● EXERCISE:
Count the lines in the data below that contain the string "control" and reply with that number alone.

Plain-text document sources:
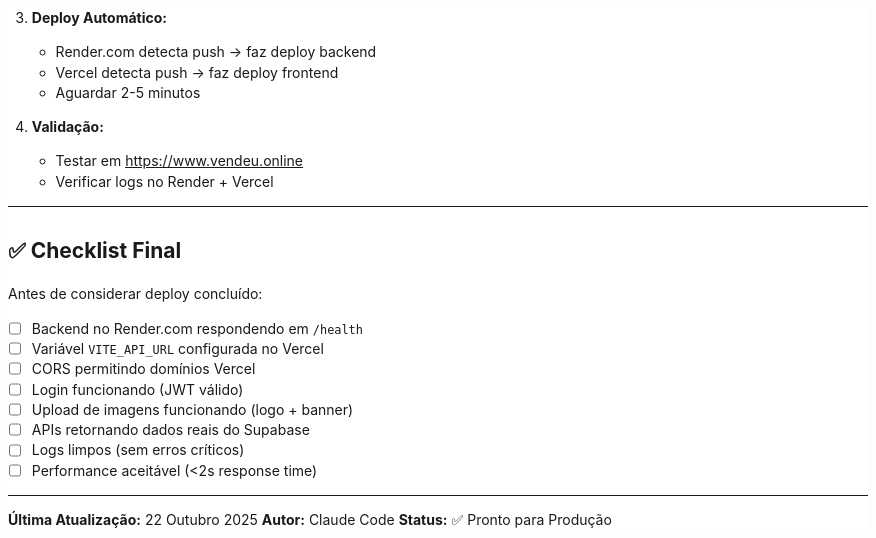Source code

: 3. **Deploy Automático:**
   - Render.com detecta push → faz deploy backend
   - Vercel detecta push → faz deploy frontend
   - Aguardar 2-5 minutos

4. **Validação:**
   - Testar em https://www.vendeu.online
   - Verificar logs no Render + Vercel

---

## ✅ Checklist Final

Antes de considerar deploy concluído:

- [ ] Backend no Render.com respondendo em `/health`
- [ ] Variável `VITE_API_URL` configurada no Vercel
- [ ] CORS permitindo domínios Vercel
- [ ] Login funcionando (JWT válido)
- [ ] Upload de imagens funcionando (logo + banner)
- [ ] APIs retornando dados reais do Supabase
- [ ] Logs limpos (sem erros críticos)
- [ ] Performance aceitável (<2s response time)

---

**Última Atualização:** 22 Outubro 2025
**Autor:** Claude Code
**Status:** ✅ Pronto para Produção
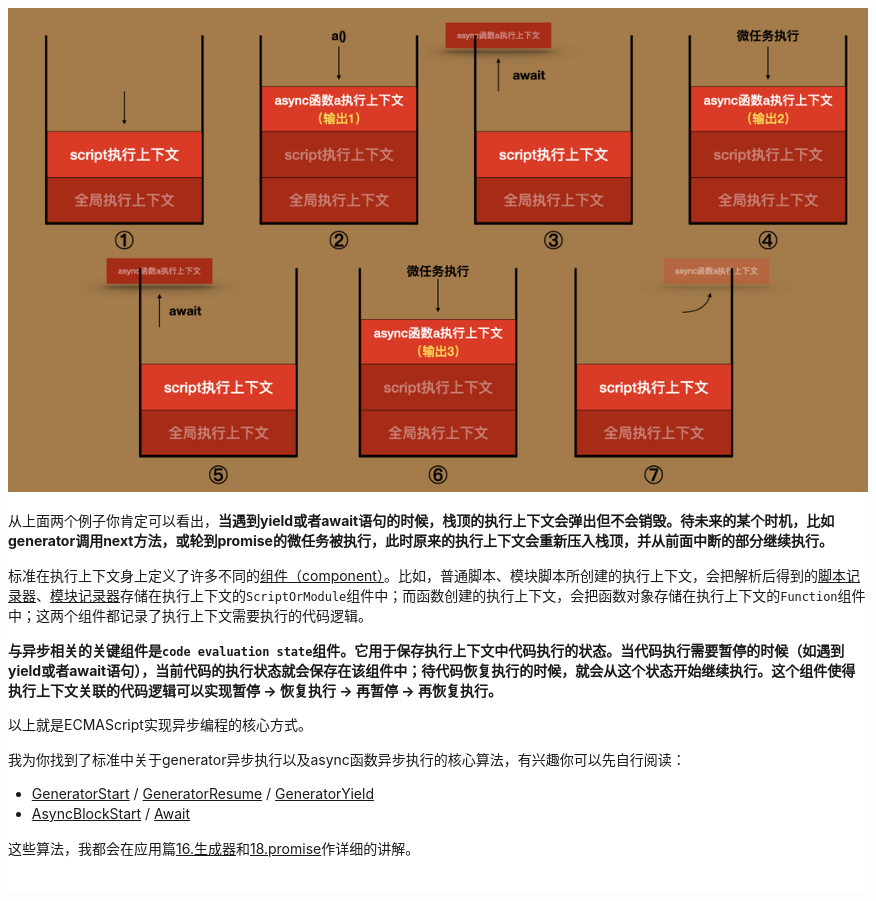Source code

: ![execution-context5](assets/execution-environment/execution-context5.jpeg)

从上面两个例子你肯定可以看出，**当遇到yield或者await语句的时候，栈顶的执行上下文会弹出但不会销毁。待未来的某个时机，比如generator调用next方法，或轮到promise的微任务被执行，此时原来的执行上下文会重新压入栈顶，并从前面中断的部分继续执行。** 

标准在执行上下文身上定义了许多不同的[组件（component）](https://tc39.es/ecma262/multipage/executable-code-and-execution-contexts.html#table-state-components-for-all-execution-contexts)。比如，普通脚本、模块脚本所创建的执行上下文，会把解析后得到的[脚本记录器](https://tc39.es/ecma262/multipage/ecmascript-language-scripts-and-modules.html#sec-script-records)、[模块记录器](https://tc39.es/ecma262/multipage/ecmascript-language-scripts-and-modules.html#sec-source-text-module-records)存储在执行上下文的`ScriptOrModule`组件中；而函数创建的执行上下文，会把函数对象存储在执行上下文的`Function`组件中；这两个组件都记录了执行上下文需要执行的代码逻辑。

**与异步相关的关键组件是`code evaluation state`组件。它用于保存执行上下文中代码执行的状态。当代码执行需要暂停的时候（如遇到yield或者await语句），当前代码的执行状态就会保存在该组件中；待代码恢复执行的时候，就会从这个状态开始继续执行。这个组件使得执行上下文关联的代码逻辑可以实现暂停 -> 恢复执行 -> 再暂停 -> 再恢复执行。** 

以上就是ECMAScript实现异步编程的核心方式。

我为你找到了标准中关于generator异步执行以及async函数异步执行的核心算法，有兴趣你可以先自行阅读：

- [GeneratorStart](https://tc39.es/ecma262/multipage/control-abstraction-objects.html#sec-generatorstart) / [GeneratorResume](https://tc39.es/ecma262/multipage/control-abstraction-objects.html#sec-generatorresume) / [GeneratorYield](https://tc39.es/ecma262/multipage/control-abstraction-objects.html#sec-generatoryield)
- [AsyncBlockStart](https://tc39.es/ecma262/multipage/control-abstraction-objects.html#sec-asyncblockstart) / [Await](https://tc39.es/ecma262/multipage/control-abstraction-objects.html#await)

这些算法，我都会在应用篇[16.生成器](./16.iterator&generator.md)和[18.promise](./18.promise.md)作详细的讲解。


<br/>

● REPLY:
2